To what seems to be everyone-I’ve-talked-to’s horror, I’ve managed to time things just terribly so that Beth and I will be venturing through Bronx just as the Yankees are done beating up on the Oakland A’s. That means that we won’t just be dealing with Saturday night, Memorial Day weekend New York City traffic — we’ll get to add the flood of Yankees fans leaving the game to the mix too. Whoops.

If I make it through New York, I’ll be posting right here and you can follow the trip on my Twitter at @zach_murdock.

I mean, I don’t think we actually did anything wrong when we made it to campus. We just went the “creative” route.

On to the next

After a week of wonderfully unplugged vacation and time with family and loved ones, it’s time to move on to the next one.

I’ve wrapped up my tenure as a higher education reporter at the Columbia Missourian after two great semesters with two great groups of reporters and my editor Liz Brixey, and now I’m headed east.

This summer I’ll be working in Ellsworth, Maine, at The Ellsworth American. I joke that it’s the Park City, Utah, (where I spent the summer after my freshman year) of the east and I couldn’t be more excited to get out there.

Maine will be a different kind of gig for me after two semesters of grinding out reporting and classes simultaneously. That’s not to say it wasn’t fun, I’ve done some very cool things and in the fall I get to return to the Missourian as an Assistant City Editor.

For now, though, it’s off to Maine which is one helluva drive. Such a drive, in fact, that I’ll be blogging the trip for The American and tweeting along the way. The first leg of the drive — and the first post — start first thing Thursday morning.

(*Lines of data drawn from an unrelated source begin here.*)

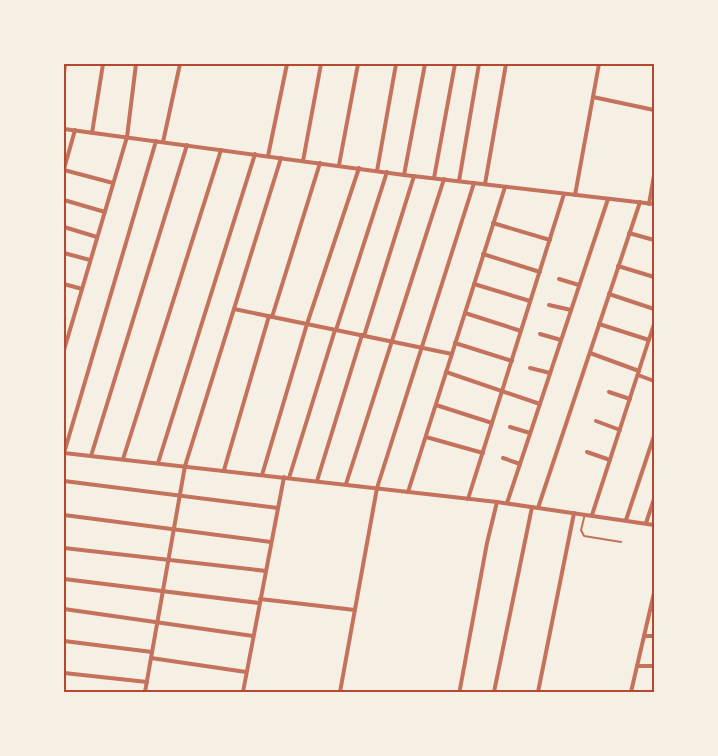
<svg xmlns="http://www.w3.org/2000/svg" width="718" height="756" viewBox="0 0 718 756" font-family="'Roboto Serif',serif">
  <rect width="100%" height="100%" fill="#f6efe4"/>
  <g fill="none" stroke-linecap="round" stroke-linejoin="round">
    <path stroke="#c5725c" stroke-width="2" d="M585 514 581 530 584 536 621 542"/>
    <g stroke="#c5725c" stroke-width="4">
      <path d="M64 72 65 64"/>
      <path d="M593 97 654 110"/>
      <path d="M64 129 404 175 654 204"/>
      <path d="M92 133 103 64"/>
      <path d="M156 141 64 453 497 502 654 525"/>
      <path d="M163 142 180 64"/>
      <path d="M268 156 287 64"/>
      <path d="M303 161 321 64"/>
      <path d="M339 165 358 64"/>
      <path d="M64 169 75 130"/>
      <path d="M64 170 113 183"/>
      <path d="M377 171 396 64"/>
      <path d="M404 175 425 64"/>
      <path d="M434 178 455 64"/>
      <path d="M459 181 479 64"/>
      <path d="M485 184 506 64"/>
      <path d="M575 195 599 64"/>
      <path d="M64 200 105 212"/>
      <path d="M649 204 654 175"/>
      <path d="M493 223 550 240"/>
      <path d="M64 227 97 237"/>
      <path d="M629 233 654 240"/>
      <path d="M64 253 90 260"/>
      <path d="M483 254 540 272"/>
      <path d="M618 266 654 277"/>
      <path d="M559 279 579 285"/>
      <path d="M64 284 82 289"/>
      <path d="M474 284 530 301"/>
      <path d="M609 294 654 309"/>
      <path d="M549 305 571 310"/>
      <path d="M234 309 452 354"/>
      <path d="M465 313 521 331"/>
      <path d="M272 317 320 163"/>
      <path d="M599 324 649 340"/>
      <path d="M336 330 387 172"/>
      <path d="M540 334 561 340"/>
      <path d="M364 336 414 176"/>
      <path d="M455 343 512 361"/>
      <path d="M64 350 127 137 136 64"/>
      <path d="M590 353 639 371"/>
      <path d="M530 368 550 373"/>
      <path d="M446 372 540 404"/>
      <path d="M638 375 654 381"/>
      <path d="M609 392 630 399"/>
      <path d="M436 405 492 423"/>
      <path d="M596 421 620 430"/>
      <path d="M510 427 530 433"/>
      <path d="M426 437 483 453"/>
      <path d="M587 452 610 460"/>
      <path d="M91 456 187 145"/>
      <path d="M503 458 520 464"/>
      <path d="M123 459 221 150"/>
      <path d="M158 463 255 154"/>
      <path d="M224 470 269 316"/>
      <path d="M262 475 307 324 359 168"/>
      <path d="M289 478 335 330"/>
      <path d="M64 481 278 508"/>
      <path d="M317 481 362 335"/>
      <path d="M346 484 444 179"/>
      <path d="M408 492 505 187"/>
      <path d="M468 499 564 194"/>
      <path d="M507 503 608 199"/>
      <path d="M538 508 640 202"/>
      <path d="M64 515 271 542"/>
      <path d="M592 515 654 324"/>
      <path d="M626 520 654 436"/>
      <path d="M646 523 654 499"/>
      <path d="M64 548 266 571"/>
      <path d="M64 579 259 603"/>
      <path d="M260 599 355 610"/>
      <path d="M64 609 253 636"/>
      <path d="M644 636H654"/>
      <path d="M64 641 152 652"/>
      <path d="M151 658 246 672"/>
      <path d="M637 666H654"/>
      <path d="M64 673 147 682"/>
      <path d="M460 689 487 543 497 502"/>
      <path d="M145 692 185 466 281 158"/>
      <path d="M243 692 284 477"/>
      <path d="M340 692 377 488 474 183"/>
      <path d="M494 692 532 507"/>
      <path d="M538 692 574 513"/>
      <path d="M631 692 654 593"/>
    </g>
  </g>
  <rect width="718" height="756" fill="none" stroke="#f6efe4" stroke-width="130"/>
  <rect x="65" y="65" width="588" height="626" fill="none" stroke="#b5482f" stroke-width="2"/>
</svg>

Follow the trip on this website and on Twitter at @zach_murdock.

Where we’re at now

I read a really interesting article from the Chronicle of Higher Education today about the misconception that faculty salaries are driving up the cost of a college degree.

Here’s a quick excerpt of the most compelling piece of the story:

“The contrast is starkest at public institutions, where tuition and fees have increased over the past decade by 72 percent when accounting for inflation, largely in response to declines in state support. During that same time, the salaries of public-college professors, when adjusted for inflation, rose by less than 1 percent at doctoral and baccalaureate institutions and fell by more than 5 percent at master’s universities.”

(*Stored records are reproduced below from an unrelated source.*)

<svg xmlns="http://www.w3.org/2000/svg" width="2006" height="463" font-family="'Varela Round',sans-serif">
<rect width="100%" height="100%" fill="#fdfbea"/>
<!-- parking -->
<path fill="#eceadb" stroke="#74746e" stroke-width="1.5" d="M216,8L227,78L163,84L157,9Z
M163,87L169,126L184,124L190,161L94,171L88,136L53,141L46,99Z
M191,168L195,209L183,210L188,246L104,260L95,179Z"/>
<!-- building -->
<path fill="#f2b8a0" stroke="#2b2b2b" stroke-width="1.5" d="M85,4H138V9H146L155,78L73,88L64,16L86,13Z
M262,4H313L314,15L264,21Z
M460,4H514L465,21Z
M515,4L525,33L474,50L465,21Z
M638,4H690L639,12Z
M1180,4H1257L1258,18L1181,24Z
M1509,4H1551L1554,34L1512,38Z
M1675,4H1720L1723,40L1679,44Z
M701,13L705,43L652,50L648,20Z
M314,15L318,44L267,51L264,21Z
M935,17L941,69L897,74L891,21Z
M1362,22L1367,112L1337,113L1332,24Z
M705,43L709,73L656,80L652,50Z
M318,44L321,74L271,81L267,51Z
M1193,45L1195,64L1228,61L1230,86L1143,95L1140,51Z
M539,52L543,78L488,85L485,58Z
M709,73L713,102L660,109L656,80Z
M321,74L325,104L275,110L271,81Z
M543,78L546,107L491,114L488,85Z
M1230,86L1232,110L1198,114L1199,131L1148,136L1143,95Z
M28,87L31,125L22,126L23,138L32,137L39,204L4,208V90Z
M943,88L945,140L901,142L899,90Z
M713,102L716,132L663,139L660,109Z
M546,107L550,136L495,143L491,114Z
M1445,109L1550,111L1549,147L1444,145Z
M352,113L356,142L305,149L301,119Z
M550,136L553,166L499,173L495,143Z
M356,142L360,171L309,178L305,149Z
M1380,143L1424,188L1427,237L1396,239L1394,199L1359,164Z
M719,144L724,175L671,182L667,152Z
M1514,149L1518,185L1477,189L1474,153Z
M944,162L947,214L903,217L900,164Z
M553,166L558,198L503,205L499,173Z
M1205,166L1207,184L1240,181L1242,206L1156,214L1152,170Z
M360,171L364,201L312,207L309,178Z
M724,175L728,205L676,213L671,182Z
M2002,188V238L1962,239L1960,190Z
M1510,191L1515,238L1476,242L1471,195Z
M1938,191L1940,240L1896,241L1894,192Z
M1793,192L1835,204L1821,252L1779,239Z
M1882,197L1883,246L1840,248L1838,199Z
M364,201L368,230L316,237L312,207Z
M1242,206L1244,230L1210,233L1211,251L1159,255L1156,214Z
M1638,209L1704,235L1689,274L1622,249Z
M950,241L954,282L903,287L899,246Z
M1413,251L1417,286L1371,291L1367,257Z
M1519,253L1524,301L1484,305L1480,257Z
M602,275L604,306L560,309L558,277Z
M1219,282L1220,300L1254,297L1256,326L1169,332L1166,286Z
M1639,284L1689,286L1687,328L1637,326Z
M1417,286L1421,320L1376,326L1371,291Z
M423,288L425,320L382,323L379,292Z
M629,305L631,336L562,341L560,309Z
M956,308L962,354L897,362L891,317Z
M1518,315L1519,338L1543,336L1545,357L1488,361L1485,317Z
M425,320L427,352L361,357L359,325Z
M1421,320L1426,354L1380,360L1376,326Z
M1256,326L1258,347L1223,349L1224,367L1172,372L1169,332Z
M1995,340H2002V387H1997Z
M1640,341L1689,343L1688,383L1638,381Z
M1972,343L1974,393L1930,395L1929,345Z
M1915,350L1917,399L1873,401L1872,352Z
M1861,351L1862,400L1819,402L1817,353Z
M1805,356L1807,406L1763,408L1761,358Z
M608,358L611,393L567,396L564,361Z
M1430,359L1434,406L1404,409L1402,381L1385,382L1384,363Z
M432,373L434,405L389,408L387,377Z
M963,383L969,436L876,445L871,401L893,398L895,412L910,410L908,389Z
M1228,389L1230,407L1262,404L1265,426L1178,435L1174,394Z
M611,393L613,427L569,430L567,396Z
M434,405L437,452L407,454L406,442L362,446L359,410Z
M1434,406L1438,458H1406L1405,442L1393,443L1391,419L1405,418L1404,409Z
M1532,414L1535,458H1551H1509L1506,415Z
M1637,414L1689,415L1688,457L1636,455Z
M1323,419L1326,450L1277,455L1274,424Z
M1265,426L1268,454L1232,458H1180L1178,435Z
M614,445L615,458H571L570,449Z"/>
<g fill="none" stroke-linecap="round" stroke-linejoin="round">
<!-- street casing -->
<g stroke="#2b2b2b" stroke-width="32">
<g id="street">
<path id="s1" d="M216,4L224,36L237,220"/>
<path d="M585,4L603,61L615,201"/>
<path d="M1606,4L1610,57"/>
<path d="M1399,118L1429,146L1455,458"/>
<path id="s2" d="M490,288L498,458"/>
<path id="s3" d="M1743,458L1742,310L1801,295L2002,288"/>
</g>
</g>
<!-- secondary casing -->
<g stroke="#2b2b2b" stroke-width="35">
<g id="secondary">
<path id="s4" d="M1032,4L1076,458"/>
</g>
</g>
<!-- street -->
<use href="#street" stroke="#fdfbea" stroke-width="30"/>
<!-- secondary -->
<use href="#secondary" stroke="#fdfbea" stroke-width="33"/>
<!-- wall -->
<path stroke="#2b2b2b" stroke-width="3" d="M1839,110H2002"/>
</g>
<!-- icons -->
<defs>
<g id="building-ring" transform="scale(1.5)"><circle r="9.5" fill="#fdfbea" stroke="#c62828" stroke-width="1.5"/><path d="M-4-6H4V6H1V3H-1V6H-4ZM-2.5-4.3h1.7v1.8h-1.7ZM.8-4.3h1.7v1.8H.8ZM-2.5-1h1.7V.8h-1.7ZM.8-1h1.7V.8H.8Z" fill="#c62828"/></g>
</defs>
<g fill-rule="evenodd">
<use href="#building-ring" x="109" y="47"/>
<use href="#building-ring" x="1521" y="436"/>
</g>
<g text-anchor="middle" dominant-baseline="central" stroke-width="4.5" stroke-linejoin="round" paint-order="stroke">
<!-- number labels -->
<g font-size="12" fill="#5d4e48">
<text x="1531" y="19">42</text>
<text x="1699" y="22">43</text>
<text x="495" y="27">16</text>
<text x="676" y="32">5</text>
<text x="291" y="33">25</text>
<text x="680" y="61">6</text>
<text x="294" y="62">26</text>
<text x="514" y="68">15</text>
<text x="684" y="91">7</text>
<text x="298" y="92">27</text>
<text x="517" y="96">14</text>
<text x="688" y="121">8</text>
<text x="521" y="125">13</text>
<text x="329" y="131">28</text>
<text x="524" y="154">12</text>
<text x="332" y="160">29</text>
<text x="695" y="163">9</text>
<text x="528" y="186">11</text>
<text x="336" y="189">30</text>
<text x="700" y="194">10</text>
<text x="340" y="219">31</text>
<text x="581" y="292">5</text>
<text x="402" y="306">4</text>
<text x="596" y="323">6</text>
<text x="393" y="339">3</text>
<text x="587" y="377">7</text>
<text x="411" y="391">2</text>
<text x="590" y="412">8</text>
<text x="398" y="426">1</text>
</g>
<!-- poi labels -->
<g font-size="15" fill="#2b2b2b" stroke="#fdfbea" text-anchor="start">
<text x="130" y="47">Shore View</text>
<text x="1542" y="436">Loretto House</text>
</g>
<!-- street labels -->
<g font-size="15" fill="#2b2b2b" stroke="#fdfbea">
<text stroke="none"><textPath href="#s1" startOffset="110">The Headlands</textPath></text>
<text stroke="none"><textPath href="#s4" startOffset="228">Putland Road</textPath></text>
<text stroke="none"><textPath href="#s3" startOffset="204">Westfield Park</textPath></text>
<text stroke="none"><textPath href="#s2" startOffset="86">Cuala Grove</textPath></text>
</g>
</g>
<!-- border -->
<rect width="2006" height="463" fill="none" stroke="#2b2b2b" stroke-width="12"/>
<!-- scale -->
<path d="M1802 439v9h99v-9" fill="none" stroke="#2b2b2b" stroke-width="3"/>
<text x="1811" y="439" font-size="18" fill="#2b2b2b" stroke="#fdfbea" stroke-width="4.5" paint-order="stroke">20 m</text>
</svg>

All this just days after our own UM System administrators discussed the prospect of raising faculty salaries at last week’s Board of Curators meetings at Missouri S&T.

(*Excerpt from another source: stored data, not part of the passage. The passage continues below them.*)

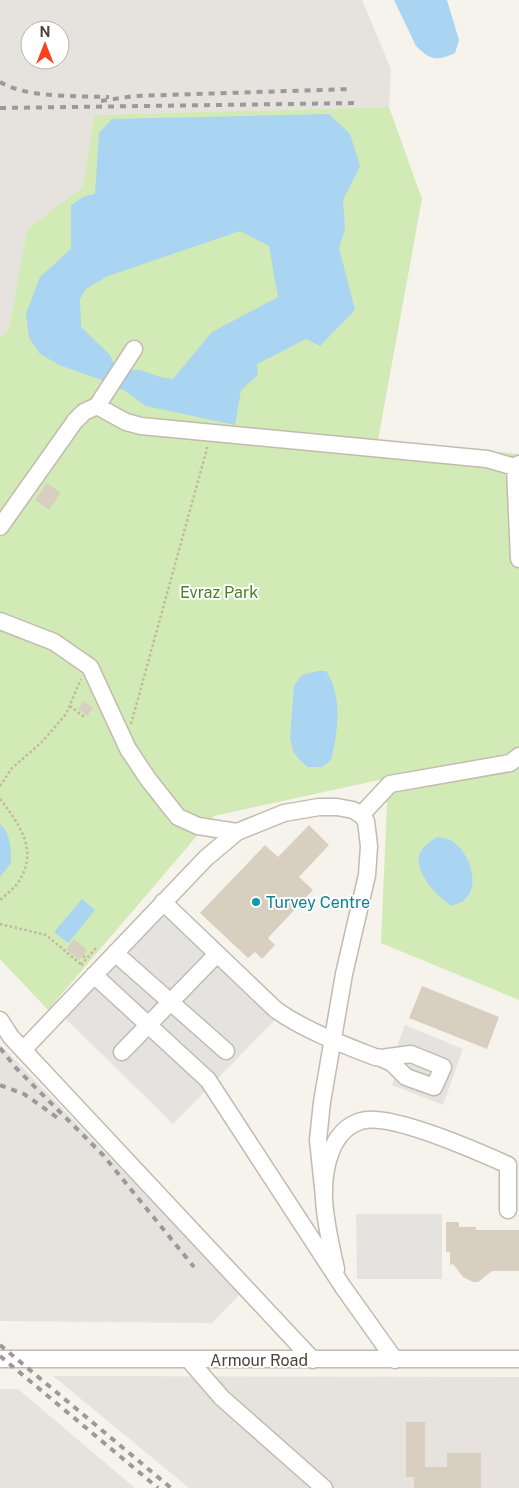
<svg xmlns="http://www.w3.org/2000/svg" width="519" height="1488" viewBox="0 0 519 1488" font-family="'Public Sans',sans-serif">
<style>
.industrial{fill:#e6e2dd;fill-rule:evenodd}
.green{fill:#d2eab5}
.parking{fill:#e5e3e0}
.water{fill:#a9d4f2;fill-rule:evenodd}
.building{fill:#d8cfc1}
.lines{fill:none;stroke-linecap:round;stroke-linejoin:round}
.minor-casing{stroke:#c2bbae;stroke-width:19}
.path{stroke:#c4b79f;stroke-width:2.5;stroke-dasharray:2.5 2.5;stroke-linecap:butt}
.minor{stroke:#fff;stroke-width:16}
.rail{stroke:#9a9a9a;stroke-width:4;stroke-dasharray:6 6;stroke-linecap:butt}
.culture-dot{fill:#0f9aa8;stroke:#fff;stroke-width:2}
.labels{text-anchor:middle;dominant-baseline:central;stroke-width:4;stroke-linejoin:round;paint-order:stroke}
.park-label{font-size:16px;fill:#4a7f2a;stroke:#fff}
.culture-label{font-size:16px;fill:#0d838f;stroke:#fff;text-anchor:start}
.street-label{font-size:16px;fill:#4b4439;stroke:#fff}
</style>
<rect width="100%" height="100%" fill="#f6f3ec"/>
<path class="industrial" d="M0 0H362L391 69 389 107 94 115 83 188 27 229 9 328 0 338ZM30 30H60V60H30Z
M0 1044 241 1293 212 1323 0 1321Z
M53 1376 519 1377V1488H189Z
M0 1389H18L135 1488H0Z"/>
<path class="green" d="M389 107 422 199 378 440 519 454V1000L381 943 388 778 214 816 48 1010 0 959V338L9 328 27 229 83 187 94 115Z"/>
<path class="parking" d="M163 910 275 1020 173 1124 61 1014Z
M405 1025 463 1049 443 1105 392 1085 397 1071 389 1067Z
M356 1214H442V1279H357Z"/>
<path class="water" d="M394 0H447L459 40 455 53C437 61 431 61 416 46Z
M329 114 350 134 360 166 343 200 345 229 339 248 355 310 320 346 306 339 257 364 258 375 241 390 235 425 146 406 125 391 102 380 59 365 40 354 29 338 26 314 40 277 71 249V205L85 196 95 194 99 133 112 119ZM240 231 269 246 278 297 212 332 173 379 160 377 140 370H134L115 366 110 355 81 327 80 299 86 289 108 276Z
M318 671H326C343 696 338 731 331 760L322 767H308L302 762 294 753 290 739 294 686 302 675Z
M0 824C11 834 11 850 11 863L0 877Z
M438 837C441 838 446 838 450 840 468 849 483 886 463 901 460 903 456 904 452 906 439 898 415 874 419 856 421 847 430 841 438 837Z
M82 899 95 910 68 943 54 932Z"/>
<path class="building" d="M47 483 61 493 49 510 35 500Z
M84 701 93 708 87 716 78 709Z
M309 825 329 845 299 877 313 890 268 938 275 945 262 959 255 952 248 958 200 913 265 845 278 857Z
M74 939 87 950 79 960 66 949Z
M422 986 499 1017 487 1049 409 1018Z
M446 1222H459V1227H476V1230H519V1271H492L478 1282H473L463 1277 453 1264 450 1265V1252H446Z
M406 1422H425V1467H447V1453H481V1488H414V1477H406Z"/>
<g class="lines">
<g class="minor-casing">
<path id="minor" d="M97 406 126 422 141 426 487 459 515 467 519 464
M515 467 519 559
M0 527 75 421 84 412 97 406 134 349
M0 621 54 642 90 667 128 749 148 779 178 817 198 826 237 832
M361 815 390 784 510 763 519 756
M163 902 276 1010C306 1031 342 1044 375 1057L381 1058 411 1054 443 1067 434 1087 406 1077 392 1063 381 1058
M115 953 226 1051
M94 975 208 1080 343 1287 395 1360
M0 1020 11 1037 313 1360
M23 1050 206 858 237 832 284 813 319 807H337L353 810 361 815 366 821 369 846 367 875 344 974 322 1102 318 1140 324 1197
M122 1052 217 954
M336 1269C331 1246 325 1222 324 1198 323 1171 330 1130 361 1121 389 1112 479 1152 508 1165V1210
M0 1359H519
M189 1360 222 1398 324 1488"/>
</g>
<path class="path" d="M70 706 84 717
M131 724 208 445
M0 786 12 768 42 742 66 714 81 679
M0 799C20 825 40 852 17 884 12 890 6 895 0 900
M0 924 46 935 83 966
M83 956 87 959
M81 965 96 948"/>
<use href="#minor" class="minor"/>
<path class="rail" d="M0 82C26 98 79 96 109 97
M101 101 134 96 352 89
M0 108 357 103
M0 1048 16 1068 103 1155 194 1267
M0 1085 24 1094 58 1118
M0 1345 171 1488
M0 1356 158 1488"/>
</g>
<circle class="culture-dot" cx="256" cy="902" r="5"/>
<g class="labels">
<g class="park-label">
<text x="219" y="592">Evraz Park</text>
</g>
<g class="culture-label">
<text x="266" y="902">Turvey Centre</text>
</g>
<g class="street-label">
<text x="259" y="1360">Armour Road</text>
</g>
</g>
<g transform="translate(45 45)"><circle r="24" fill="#ffffff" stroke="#b7b4b0"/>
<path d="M0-4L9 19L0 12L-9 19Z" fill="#fc3f1d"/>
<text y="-8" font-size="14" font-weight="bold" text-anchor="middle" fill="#4b4439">N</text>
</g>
</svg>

With the state funding roller coaster the system has been riding for the past few months, the future of any salary increases is still up in the air. UM has been pretty tight-lipped about its plan if it doesn’t get any funding cuts but discussed an average increase of 1.75 percent to faculty salaries across the four system campuses.

Of course, that’s still subject to change the system won’t be able to make any real decisions until it knows exactly how much money it will be getting from the state.

A Senate budget will likely be voted out of committee this week and will likely hit the Senate floor next week, when it would be open for debate. Last week the committee agreed with the House to keep stable funding for higher education, among other things, and the UM system’s VP of government relations Steve Knorr seemed optimistic at the meetings in Rolla that a budget without cuts to higher education would be sent to the governor.

Of course, this is potentially the slowest developing story I’ve ever worked on and there will continue to be updates. I’ve struggled to keep posting on this blog regularly, but I’m always spewing facts, figures and insights  — if you can call them that — on Twitter at @zach_murdock.

Budget Debate

I’m tweeting throughout the afternoon with some updates from the debate going on in the Missouri House today. Representatives are discussing amendments to a budget proposed by Rep. Ryan Silvey, R-Kansas City, among other bills.

From the documents I’ve seen online, the most relevant amendment to my UM System coverage is an amendment to the system’s $360 million in proposed state support (section 3.210). If approved, the amendment would knock about $4 million off that state funding.